# [ABOUT THIS EXERCISE]
Give everything from the start of the records down to the line containing "Nintendo Switch 2 subirá de precio en Chile a", inclusive, as a Markdown table with the columns No. and Line, leaving out any blank lines.

Data excerpts:

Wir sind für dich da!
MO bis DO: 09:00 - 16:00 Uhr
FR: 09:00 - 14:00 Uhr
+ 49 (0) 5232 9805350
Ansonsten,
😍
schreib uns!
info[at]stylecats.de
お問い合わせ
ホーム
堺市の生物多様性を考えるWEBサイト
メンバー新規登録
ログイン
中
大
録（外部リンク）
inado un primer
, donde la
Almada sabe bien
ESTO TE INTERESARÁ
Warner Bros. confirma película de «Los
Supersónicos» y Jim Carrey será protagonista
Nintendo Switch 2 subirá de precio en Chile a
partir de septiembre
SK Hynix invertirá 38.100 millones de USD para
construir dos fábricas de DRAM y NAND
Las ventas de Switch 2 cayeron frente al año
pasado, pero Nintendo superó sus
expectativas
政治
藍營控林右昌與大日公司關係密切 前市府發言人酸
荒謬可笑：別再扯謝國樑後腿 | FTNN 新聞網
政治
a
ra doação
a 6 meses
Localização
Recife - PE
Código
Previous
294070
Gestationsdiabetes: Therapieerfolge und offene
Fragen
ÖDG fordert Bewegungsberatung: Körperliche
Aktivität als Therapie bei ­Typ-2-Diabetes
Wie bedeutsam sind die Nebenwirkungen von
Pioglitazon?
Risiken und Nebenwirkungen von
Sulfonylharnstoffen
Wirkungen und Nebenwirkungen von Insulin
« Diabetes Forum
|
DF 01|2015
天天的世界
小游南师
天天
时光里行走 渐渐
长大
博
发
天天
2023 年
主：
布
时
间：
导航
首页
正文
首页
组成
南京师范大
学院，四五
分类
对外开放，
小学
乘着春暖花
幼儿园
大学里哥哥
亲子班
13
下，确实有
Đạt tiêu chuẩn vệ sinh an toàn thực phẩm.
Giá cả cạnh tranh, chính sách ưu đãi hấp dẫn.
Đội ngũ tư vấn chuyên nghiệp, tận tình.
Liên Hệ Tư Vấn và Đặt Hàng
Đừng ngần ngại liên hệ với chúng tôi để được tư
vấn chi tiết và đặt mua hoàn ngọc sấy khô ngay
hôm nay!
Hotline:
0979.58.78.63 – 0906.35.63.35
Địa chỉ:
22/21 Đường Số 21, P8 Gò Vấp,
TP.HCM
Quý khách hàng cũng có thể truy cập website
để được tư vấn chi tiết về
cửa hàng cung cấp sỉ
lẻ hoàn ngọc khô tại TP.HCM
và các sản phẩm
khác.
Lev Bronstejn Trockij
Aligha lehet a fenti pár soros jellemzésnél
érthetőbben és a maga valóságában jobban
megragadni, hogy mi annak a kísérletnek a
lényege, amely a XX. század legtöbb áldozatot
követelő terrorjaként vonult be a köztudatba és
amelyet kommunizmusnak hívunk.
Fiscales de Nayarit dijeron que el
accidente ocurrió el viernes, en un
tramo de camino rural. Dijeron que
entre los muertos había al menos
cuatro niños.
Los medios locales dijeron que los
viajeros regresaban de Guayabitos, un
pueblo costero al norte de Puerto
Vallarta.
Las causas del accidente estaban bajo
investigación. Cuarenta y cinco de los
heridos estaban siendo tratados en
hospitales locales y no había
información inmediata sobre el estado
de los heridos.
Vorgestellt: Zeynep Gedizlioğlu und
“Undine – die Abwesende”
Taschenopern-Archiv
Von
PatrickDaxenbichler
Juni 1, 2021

# [SOLUTION TO THIS PROBLEM]
| No. | Line |
|---|---|
| 1 | Wir sind für dich da! |
| 2 | MO bis DO: 09:00 - 16:00 Uhr |
| 3 | FR: 09:00 - 14:00 Uhr |
| 4 | + 49 (0) 5232 9805350 |
| 5 | Ansonsten, |
| 6 | 😍 |
| 7 | schreib uns! |
| 8 | info[at]stylecats.de |
| 9 | お問い合わせ |
| 10 | ホーム |
| 11 | 堺市の生物多様性を考えるWEBサイト |
| 12 | メンバー新規登録 |
| 13 | ログイン |
| 14 | 中 |
| 15 | 大 |
| 16 | 録（外部リンク） |
| 17 | inado un primer |
| 18 | , donde la |
| 19 | Almada sabe bien |
| 20 | ESTO TE INTERESARÁ |
| 21 | Warner Bros. confirma película de «Los |
| 22 | Supersónicos» y Jim Carrey será protagonista |
| 23 | Nintendo Switch 2 subirá de precio en Chile a |